TV Listening Devices
These systems allow a consumer to watch television without disrupting anyone, and are perfect for watching TV late at night without disturbing others. If headphones are the preferred television listening tool, then wireless sets are available. These can cover the whole ear, enabling the user to wear their hearing aids too. Other models are worn like a stethoscope for a doctor, with smaller speakers placed directly in the ear.
Amplified alarm clocks sound out at a frequency higher than traditional alarm clocks, and often give a tactile experience that helps wake people with hearing loss. A standard alarm clock at about 80 decibels appears to be very noisy. Those with mild to extreme hearing loss find it hard to hear loud sounds without the assistance of hearing aids, which are generally not worn when they sleep.
Amplified phones make it simpler for those who often miss out on their phone calls because of the ringer's low volume. Even those with hearing aids will usually find it hard to speak on a phone while wearing their hearing aids. Amplified phones can help make it easier to hear by increasing the volume. This can increase the volume by up to 35 decibels.
These systems improve the volume of a landline telephone to help connect people with hearing loss with their friends and family. Many devices provide tone control, which helps minimize background noise with clarity, and is compatible with most corded home and office telephones. In some cases, the volume increase is usually as high as 40 decibels or more. For those who travel often but need a boost in volume and clarity during the conversation, portable phone amplifiers are available.

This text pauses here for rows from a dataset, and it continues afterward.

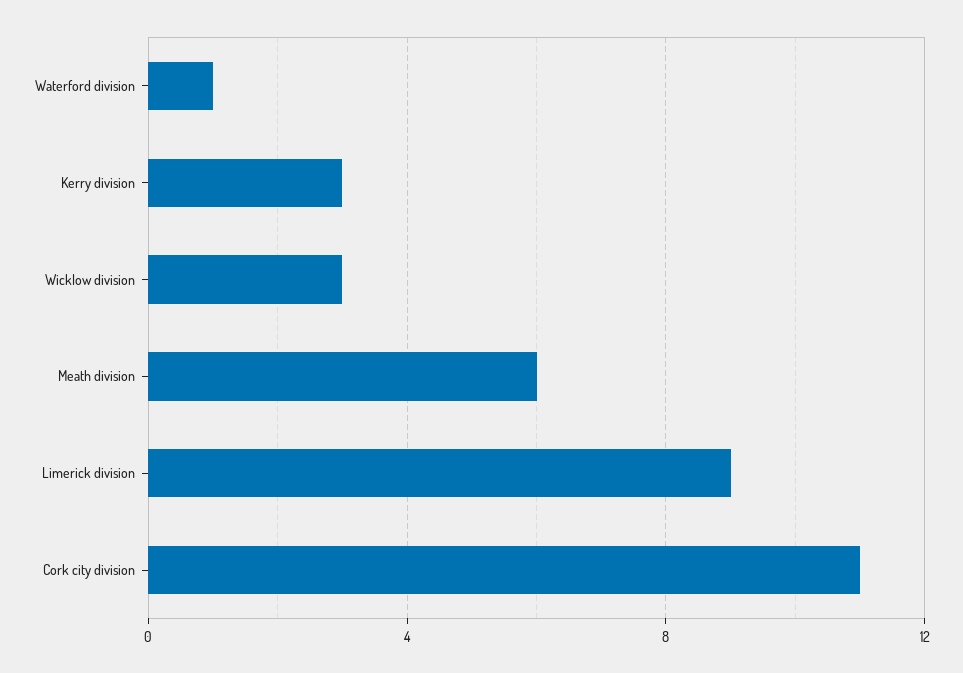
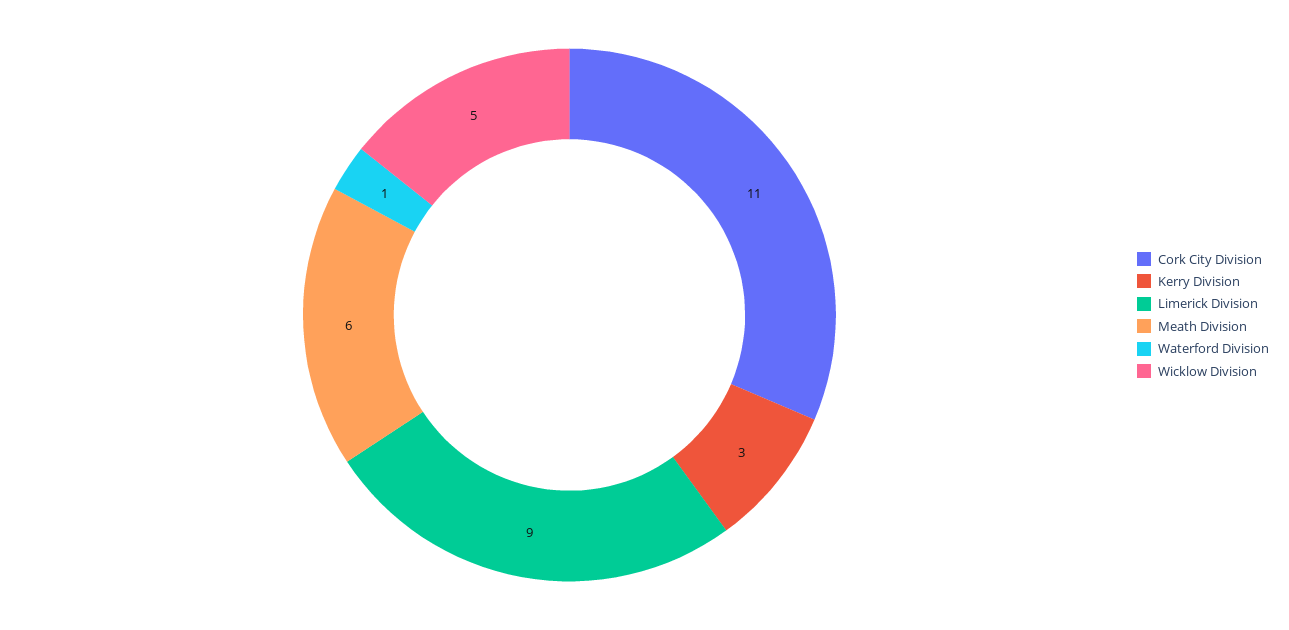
  {
    "Waterford division": 1,
    "Kerry division": 3,
-   "Wicklow division": 3,
+   "Wicklow division": 5,
    "Meath division": 6,
    "Limerick division": 9,
    "Cork city division": 11
  }

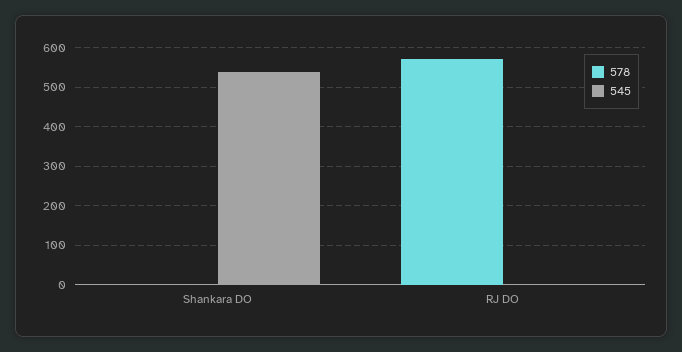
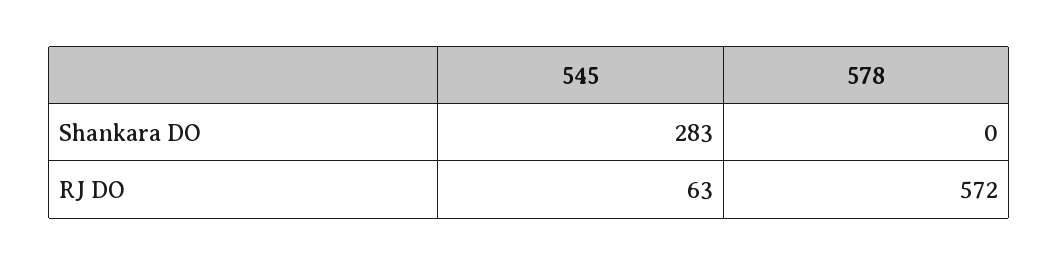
  {
    "578": {
      "Shankara DO": 0,
      "RJ DO": 572
    },
    "545": {
-     "Shankara DO": 540,
+     "Shankara DO": 283,
-     "RJ DO": 0
+     "RJ DO": 63
    }
  }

Fire alarms are a critical safety feature in any household, but they are especially vital for those with hearing difficulties. Many amplified fire alarms emit volumes of up to 90 decibels or more, and when triggered, they can flash. Some fire alarms come with a blinking wireless part that an individual can place next to them when they are sleeping, which will alert a sleeping person in conjunction with the sound. As an extra safety measure, some alarms also provide physical alerts that shake or vibrate the bed if appropriate.